C’est LA grosse différence avec les régionales : autant il a été relativement simple de modifier par deux fois la date du scrutin local prévu les 20 et 27 juin prochains, et qui devait initialement se tenir en mars dernier ; autant, il est nettement plus difficile de jouer avec le calendrier de la présidentielle.

Présidentielle 2022 : la date du scrutin vire au casse-tête pour l’exécutif
Présidentielle 2022 : la date du scrutin vire au casse-tête pour l’exécutif © AFP / CONSTANT FORME-BECHERAT / HANS LUCAS

Parce que même dans le cas où la crise sanitaire se poursuivait, le Conseil Constitutionnel sera bien plus regardant sur la durée du mandat du chef de l’État, qui ne peut dépasser les 5 ans sous aucun prétexte. 

Traditionnellement, vous le savez, le premier tour a donc lieu fin avril, et le second début mai, quinze jours plus tard. Mais l’année 2022 est en train de donner du fil à retordre à Matignon et à Beauvau, où l’on fait face à une  presqu'insoluble. 

Les deux premiers dimanches du mois de mai 2022 tomberont le 1er et le 8

Soit deux jours fériés.

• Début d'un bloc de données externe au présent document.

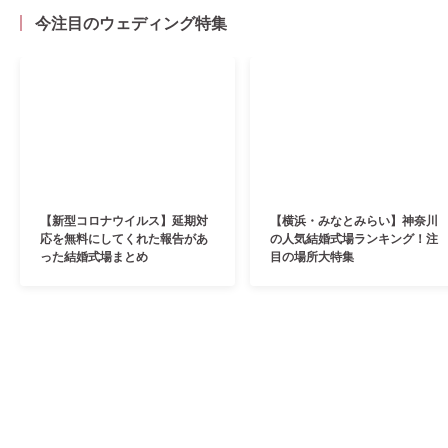
今注目のウェディング特集
【新型コロナウイルス】延期対
【横浜・みなとみらい】神奈川
応を無料にしてくれた報告があ
の人気結婚式場ランキング！注
った結婚式場まとめ
目の場所大特集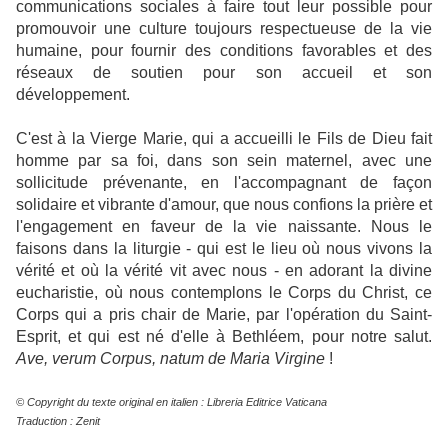
communications sociales à faire tout leur possible pour
promouvoir une culture toujours respectueuse de la vie
humaine, pour fournir des conditions favorables et des
réseaux de soutien pour son accueil et son
développement.
C'est à la Vierge Marie, qui a accueilli le Fils de Dieu fait
homme par sa foi, dans son sein maternel, avec une
sollicitude prévenante, en l'accompagnant de façon
solidaire et vibrante d'amour, que nous confions la prière et
l'engagement en faveur de la vie naissante. Nous le
faisons dans la liturgie - qui est le lieu où nous vivons la
vérité et où la vérité vit avec nous - en adorant la divine
eucharistie, où nous contemplons le Corps du Christ, ce
Corps qui a pris chair de Marie, par l'opération du Saint-
Esprit, et qui est né d'elle à Bethléem, pour notre salut.
Ave, verum Corpus, natum de Maria Virgine
!
© Copyright du texte original en italien : Libreria Editrice Vaticana
Traduction : Zenit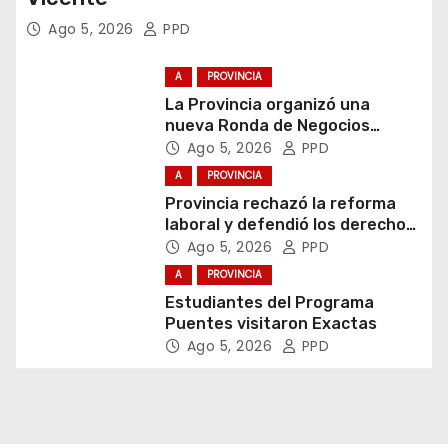
Ago 5, 2026
PPD
A
PROVINCIA
La Provincia organizó una
nueva Ronda de Negocios
Internacional en Luján
Ago 5, 2026
PPD
A
PROVINCIA
Provincia rechazó la reforma
laboral y defendió los derechos
de los trabajadores
Ago 5, 2026
PPD
A
PROVINCIA
Estudiantes del Programa
Puentes visitaron Exactas
Ago 5, 2026
PPD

Bref, autant vous dire qu’il est compliqué d’appeler les électeurs aux urnes ces jours-là. 

Le premier réflexe serait donc de se dire qu’on va organiser la présidentielle en avril, le 10 et le 24 par exemple. Ça n’est jamais arrivé mais pourquoi pas. Sauf que ça coince, là encore, parce que les trois zones seront alors simultanément en vacances, ce qui serait une première depuis que l’élection a lieu au printemps.  

Et puis comme si tout cela n’était pas déjà assez compliqué : avant, donc en mars, c’est trop tôt, et après, donc en mai, c’est trop tard.

Pourquoi ne pas justement profiter de ces jours chômés pour organiser l’élection ?

Car au sein de l’exécutif, on redoute que tout cela favorise l’abstention. Laquelle n’en finit pas de battre des records depuis 2017, que ce soit à la présidentielle, aux européennes, aux municipales. Et même aux quatre législatives partielles qui se sont tenues hier. 

Or, il y a malheureusement fort à parier que l’année et demi qui vient de s’écouler, marquée par le Covid-19, les confinements à répétition et les longs mois de fermetures n’ait rien arrangé au malaise démocratique grandissant dans le pays.